──────── DATASET ────────

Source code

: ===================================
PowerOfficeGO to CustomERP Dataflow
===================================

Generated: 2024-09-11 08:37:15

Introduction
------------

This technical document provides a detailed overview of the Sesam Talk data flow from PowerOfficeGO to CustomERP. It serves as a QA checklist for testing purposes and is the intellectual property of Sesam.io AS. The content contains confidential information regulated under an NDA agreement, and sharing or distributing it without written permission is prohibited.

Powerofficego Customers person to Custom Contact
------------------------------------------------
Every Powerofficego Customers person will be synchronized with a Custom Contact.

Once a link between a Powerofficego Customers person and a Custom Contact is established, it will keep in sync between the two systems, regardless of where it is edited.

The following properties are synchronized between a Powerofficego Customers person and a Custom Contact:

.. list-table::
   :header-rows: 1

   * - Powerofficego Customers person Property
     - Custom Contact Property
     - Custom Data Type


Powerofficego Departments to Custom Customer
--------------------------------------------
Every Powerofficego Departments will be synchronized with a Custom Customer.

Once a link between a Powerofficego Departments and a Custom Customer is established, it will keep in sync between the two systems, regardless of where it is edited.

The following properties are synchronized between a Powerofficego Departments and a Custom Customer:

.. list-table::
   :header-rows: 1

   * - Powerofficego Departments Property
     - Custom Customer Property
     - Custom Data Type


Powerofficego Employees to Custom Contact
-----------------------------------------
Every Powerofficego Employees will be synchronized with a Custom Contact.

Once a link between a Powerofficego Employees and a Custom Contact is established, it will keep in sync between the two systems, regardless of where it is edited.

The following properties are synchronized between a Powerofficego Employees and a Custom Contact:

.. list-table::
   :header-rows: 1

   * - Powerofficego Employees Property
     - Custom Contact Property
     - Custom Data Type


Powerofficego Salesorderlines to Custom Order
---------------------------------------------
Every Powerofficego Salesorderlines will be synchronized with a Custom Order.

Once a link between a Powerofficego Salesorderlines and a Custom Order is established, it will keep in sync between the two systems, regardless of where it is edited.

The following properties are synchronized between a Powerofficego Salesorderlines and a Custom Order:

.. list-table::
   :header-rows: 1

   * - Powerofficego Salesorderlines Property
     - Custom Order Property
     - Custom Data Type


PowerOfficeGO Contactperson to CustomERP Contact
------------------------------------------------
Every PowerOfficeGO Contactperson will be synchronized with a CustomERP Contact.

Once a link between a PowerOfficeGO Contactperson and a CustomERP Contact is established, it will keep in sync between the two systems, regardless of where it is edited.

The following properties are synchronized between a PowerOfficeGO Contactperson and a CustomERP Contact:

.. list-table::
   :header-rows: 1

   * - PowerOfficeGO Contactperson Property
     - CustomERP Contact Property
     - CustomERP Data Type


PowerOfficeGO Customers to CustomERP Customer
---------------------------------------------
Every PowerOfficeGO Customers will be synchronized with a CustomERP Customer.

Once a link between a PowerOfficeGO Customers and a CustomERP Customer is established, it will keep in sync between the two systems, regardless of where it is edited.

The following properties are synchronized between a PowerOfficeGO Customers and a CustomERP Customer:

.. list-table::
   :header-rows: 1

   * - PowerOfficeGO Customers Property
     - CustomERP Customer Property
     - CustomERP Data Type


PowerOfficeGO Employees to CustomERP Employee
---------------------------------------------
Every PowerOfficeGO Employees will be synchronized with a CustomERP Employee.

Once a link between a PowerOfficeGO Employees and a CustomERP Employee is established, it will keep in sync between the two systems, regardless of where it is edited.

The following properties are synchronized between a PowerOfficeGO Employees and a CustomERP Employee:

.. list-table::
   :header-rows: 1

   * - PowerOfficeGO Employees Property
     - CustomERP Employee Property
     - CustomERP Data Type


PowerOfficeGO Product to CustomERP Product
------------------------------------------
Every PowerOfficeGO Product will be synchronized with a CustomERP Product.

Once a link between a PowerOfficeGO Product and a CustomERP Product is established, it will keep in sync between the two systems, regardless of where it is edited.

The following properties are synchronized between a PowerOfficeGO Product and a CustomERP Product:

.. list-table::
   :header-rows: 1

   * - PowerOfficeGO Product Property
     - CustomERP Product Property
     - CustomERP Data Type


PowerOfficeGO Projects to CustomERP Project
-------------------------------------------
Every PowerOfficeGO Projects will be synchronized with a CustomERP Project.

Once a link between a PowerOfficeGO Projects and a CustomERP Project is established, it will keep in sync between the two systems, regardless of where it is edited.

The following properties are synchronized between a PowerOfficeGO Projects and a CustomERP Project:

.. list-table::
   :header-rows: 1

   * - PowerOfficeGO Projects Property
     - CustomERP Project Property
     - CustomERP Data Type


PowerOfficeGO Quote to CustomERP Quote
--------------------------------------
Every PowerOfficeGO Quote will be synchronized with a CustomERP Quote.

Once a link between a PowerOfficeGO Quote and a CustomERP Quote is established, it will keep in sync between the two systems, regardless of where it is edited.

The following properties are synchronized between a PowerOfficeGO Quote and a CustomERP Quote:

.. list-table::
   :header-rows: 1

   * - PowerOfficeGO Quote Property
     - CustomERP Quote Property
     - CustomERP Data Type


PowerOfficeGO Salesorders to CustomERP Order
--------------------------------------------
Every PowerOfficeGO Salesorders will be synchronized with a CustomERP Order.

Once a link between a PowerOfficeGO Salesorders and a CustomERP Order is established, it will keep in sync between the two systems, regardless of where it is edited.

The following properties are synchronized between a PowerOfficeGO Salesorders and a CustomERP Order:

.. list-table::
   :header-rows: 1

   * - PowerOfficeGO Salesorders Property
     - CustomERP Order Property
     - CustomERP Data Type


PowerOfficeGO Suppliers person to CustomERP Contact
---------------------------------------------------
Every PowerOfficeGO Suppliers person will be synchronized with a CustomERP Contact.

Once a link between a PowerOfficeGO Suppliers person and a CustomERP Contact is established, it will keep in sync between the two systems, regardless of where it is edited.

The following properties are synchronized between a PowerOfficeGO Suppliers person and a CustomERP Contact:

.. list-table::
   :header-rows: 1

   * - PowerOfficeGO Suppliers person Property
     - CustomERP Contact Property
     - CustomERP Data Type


────────
──────── DATASET ────────

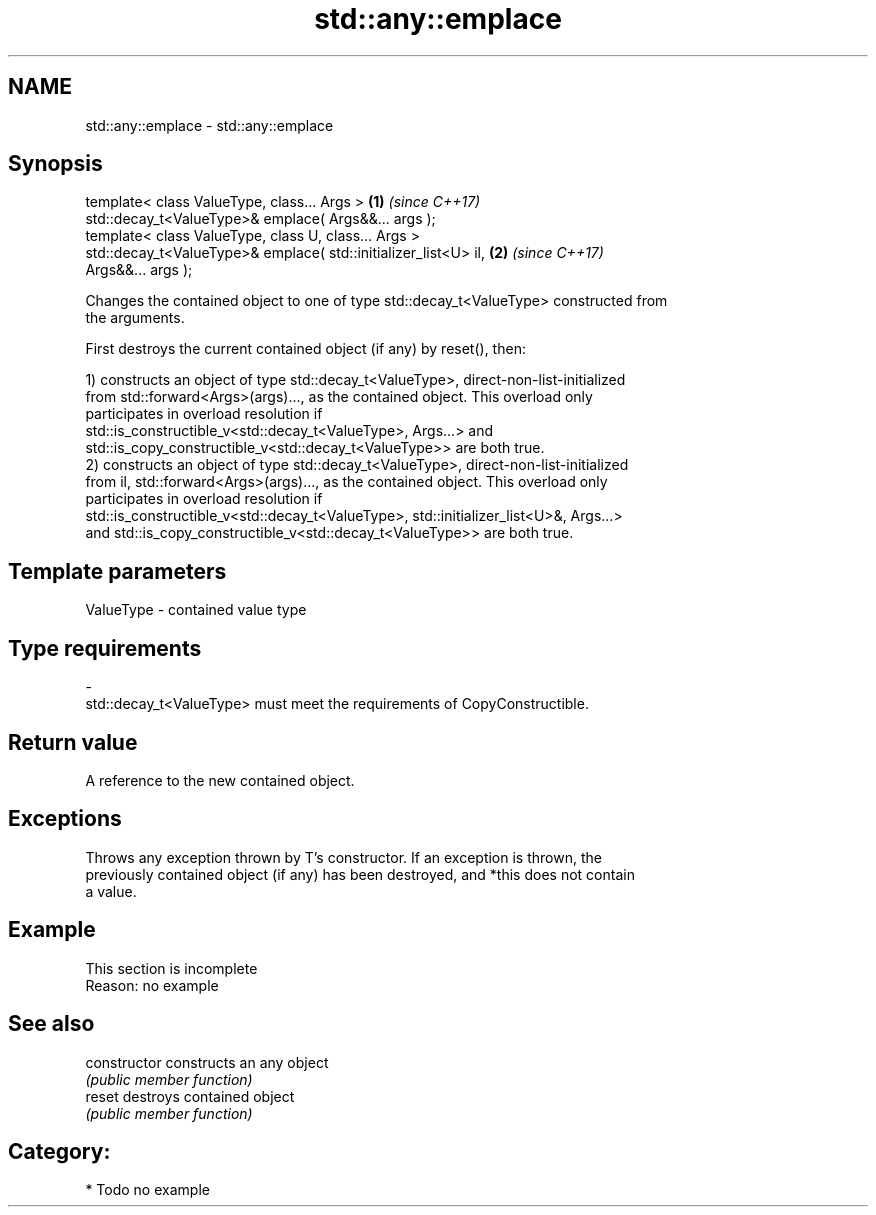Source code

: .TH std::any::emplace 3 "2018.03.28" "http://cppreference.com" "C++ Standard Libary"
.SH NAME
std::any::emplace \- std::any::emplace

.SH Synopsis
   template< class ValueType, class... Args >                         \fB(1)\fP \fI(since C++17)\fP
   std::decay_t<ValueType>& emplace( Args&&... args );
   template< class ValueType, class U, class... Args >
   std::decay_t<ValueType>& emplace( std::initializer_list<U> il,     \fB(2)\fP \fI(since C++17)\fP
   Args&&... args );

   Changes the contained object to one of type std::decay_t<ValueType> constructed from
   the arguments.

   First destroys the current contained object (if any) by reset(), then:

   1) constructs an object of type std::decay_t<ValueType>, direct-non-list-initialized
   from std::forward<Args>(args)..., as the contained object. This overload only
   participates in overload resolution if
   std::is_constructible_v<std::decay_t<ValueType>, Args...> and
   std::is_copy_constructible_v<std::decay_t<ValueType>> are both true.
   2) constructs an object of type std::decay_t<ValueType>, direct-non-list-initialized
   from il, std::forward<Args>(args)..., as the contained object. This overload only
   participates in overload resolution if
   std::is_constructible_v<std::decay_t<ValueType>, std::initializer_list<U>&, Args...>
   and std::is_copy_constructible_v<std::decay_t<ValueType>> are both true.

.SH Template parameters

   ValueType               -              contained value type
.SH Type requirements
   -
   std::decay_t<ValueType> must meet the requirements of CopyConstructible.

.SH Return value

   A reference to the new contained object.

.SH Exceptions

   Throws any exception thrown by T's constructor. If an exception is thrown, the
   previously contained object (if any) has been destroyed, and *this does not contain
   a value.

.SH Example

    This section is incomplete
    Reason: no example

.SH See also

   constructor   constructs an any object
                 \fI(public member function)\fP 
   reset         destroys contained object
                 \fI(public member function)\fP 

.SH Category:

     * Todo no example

────────
──────── DATASET ────────

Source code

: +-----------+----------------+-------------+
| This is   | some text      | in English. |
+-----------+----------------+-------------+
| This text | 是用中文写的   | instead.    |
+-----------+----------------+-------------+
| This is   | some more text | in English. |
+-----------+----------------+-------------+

────────

Which lines of the records above contain the word "English"? Report each one in full.

| This is   | some text      | in English. |
| This is   | some more text | in English. |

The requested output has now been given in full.